What is expected
Print the lines of the data, starting with the first, up to and including the line where "(IHC) photomicrograph of" appears.

Material supplied
[Start of Attachment]

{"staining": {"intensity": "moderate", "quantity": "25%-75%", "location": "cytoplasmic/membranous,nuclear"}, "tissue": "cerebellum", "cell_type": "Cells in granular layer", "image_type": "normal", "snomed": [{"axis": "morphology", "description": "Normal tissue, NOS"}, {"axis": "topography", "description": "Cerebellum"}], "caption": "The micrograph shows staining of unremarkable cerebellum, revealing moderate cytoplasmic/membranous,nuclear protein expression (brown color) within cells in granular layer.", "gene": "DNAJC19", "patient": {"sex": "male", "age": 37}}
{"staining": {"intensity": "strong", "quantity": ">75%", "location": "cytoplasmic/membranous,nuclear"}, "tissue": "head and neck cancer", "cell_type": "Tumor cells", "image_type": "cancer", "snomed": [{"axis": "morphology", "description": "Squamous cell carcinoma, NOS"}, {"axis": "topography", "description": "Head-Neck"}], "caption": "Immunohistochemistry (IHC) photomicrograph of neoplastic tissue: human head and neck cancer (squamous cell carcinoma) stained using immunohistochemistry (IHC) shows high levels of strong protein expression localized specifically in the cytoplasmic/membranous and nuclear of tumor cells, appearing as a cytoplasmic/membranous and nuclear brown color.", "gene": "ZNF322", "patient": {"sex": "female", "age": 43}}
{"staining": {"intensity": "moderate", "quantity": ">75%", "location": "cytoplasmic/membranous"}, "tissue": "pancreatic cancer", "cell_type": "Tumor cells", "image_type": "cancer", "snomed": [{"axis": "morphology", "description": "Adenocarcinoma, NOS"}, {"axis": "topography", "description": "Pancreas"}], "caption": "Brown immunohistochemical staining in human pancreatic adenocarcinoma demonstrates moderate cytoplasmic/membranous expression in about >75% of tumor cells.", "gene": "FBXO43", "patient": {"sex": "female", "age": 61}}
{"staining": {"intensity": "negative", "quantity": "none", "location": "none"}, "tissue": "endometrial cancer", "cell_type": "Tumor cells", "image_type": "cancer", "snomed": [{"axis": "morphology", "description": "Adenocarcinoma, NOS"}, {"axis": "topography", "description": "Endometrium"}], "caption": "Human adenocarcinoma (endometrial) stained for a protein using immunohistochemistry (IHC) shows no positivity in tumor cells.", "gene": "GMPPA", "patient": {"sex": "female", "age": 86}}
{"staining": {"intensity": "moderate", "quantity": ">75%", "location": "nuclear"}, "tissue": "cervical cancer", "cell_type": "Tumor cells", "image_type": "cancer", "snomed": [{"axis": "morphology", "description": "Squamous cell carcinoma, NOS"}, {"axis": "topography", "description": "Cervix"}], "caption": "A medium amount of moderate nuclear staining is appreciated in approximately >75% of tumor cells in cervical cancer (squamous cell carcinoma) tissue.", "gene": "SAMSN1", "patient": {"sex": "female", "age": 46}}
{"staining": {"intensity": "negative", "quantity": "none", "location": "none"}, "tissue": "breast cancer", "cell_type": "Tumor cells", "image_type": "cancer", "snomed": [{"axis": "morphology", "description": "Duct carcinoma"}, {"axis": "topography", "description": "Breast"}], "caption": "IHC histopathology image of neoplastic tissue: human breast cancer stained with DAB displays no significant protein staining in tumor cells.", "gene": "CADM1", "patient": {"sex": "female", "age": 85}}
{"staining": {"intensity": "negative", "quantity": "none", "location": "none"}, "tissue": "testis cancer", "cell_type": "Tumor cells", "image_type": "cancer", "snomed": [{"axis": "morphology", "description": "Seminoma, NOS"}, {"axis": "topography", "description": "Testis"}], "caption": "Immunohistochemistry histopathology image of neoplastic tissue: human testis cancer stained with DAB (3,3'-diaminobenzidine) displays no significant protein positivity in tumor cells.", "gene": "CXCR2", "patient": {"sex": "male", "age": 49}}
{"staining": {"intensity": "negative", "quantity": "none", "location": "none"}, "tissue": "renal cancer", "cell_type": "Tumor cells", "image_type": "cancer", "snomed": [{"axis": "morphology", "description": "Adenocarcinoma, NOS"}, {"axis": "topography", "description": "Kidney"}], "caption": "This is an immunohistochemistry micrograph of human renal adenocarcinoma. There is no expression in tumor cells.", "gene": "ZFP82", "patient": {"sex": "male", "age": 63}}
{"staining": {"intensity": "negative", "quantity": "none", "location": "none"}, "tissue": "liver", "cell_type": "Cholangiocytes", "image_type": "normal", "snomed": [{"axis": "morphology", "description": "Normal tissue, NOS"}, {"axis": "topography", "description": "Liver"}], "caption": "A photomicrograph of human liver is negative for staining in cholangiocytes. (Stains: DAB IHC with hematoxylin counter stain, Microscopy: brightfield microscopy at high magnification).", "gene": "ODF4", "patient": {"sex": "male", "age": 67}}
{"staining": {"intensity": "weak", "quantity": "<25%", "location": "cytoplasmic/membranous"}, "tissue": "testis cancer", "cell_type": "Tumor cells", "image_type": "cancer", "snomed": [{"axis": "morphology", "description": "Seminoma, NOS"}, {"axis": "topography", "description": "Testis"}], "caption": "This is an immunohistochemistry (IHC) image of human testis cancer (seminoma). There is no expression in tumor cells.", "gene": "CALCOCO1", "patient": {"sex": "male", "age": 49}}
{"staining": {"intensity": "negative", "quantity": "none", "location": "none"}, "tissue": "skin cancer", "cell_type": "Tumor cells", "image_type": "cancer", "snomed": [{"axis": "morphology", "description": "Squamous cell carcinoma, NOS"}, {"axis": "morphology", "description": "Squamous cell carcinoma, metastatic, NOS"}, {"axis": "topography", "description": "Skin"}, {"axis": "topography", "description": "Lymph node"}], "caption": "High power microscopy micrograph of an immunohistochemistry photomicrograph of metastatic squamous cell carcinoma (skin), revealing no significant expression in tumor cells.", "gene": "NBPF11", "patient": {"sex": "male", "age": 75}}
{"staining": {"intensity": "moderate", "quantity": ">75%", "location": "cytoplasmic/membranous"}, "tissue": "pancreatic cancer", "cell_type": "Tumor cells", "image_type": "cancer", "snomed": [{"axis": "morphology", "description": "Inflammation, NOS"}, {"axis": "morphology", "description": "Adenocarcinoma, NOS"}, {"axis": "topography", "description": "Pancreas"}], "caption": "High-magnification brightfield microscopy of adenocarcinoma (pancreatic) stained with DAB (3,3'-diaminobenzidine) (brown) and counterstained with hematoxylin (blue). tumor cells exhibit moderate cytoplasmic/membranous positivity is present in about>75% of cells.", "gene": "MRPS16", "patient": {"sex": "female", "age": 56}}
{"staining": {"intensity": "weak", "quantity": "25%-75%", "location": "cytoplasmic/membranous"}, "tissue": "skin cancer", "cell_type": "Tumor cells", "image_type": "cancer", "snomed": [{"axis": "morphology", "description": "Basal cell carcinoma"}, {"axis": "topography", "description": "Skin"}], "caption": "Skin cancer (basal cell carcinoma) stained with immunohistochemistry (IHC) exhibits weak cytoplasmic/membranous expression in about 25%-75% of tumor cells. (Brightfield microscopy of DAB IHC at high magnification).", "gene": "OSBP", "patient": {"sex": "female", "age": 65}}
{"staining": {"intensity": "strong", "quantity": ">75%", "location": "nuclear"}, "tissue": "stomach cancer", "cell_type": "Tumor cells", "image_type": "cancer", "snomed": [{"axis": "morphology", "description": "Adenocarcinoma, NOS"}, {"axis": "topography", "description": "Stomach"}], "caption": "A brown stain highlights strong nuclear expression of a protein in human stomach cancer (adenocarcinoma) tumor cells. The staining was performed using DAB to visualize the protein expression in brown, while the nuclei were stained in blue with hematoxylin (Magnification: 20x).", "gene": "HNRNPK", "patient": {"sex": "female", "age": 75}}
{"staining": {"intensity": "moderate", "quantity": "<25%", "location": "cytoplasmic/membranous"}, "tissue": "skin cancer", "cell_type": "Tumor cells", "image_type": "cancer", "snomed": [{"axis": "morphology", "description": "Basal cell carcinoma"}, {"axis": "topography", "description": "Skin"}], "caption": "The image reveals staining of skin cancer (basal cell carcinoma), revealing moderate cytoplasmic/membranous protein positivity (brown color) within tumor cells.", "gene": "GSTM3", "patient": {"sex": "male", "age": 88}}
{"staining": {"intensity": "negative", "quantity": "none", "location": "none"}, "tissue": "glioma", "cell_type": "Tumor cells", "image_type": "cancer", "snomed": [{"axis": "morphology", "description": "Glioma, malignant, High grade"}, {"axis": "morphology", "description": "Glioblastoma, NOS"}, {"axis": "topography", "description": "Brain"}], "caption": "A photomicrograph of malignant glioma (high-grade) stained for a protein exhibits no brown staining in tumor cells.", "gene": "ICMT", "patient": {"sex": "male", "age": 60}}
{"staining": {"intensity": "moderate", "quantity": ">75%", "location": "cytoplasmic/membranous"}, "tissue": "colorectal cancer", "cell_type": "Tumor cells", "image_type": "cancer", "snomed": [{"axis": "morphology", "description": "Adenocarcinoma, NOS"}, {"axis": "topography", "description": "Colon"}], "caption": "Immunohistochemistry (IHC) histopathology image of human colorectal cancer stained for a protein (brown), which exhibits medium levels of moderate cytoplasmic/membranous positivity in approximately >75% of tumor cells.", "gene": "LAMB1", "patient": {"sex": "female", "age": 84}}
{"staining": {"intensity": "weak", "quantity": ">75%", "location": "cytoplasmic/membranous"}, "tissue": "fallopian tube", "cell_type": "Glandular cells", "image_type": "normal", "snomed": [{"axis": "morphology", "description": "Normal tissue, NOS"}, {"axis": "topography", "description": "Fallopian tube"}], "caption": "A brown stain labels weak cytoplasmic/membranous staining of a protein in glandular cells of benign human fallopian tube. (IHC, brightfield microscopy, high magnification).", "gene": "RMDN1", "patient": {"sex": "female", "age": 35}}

[End of Attachment]

Problem solution
{"staining": {"intensity": "moderate", "quantity": "25%-75%", "location": "cytoplasmic/membranous,nuclear"}, "tissue": "cerebellum", "cell_type": "Cells in granular layer", "image_type": "normal", "snomed": [{"axis": "morphology", "description": "Normal tissue, NOS"}, {"axis": "topography", "description": "Cerebellum"}], "caption": "The micrograph shows staining of unremarkable cerebellum, revealing moderate cytoplasmic/membranous,nuclear protein expression (brown color) within cells in granular layer.", "gene": "DNAJC19", "patient": {"sex": "male", "age": 37}}
{"staining": {"intensity": "strong", "quantity": ">75%", "location": "cytoplasmic/membranous,nuclear"}, "tissue": "head and neck cancer", "cell_type": "Tumor cells", "image_type": "cancer", "snomed": [{"axis": "morphology", "description": "Squamous cell carcinoma, NOS"}, {"axis": "topography", "description": "Head-Neck"}], "caption": "Immunohistochemistry (IHC) photomicrograph of neoplastic tissue: human head and neck cancer (squamous cell carcinoma) stained using immunohistochemistry (IHC) shows high levels of strong protein expression localized specifically in the cytoplasmic/membranous and nuclear of tumor cells, appearing as a cytoplasmic/membranous and nuclear brown color.", "gene": "ZNF322", "patient": {"sex": "female", "age": 43}}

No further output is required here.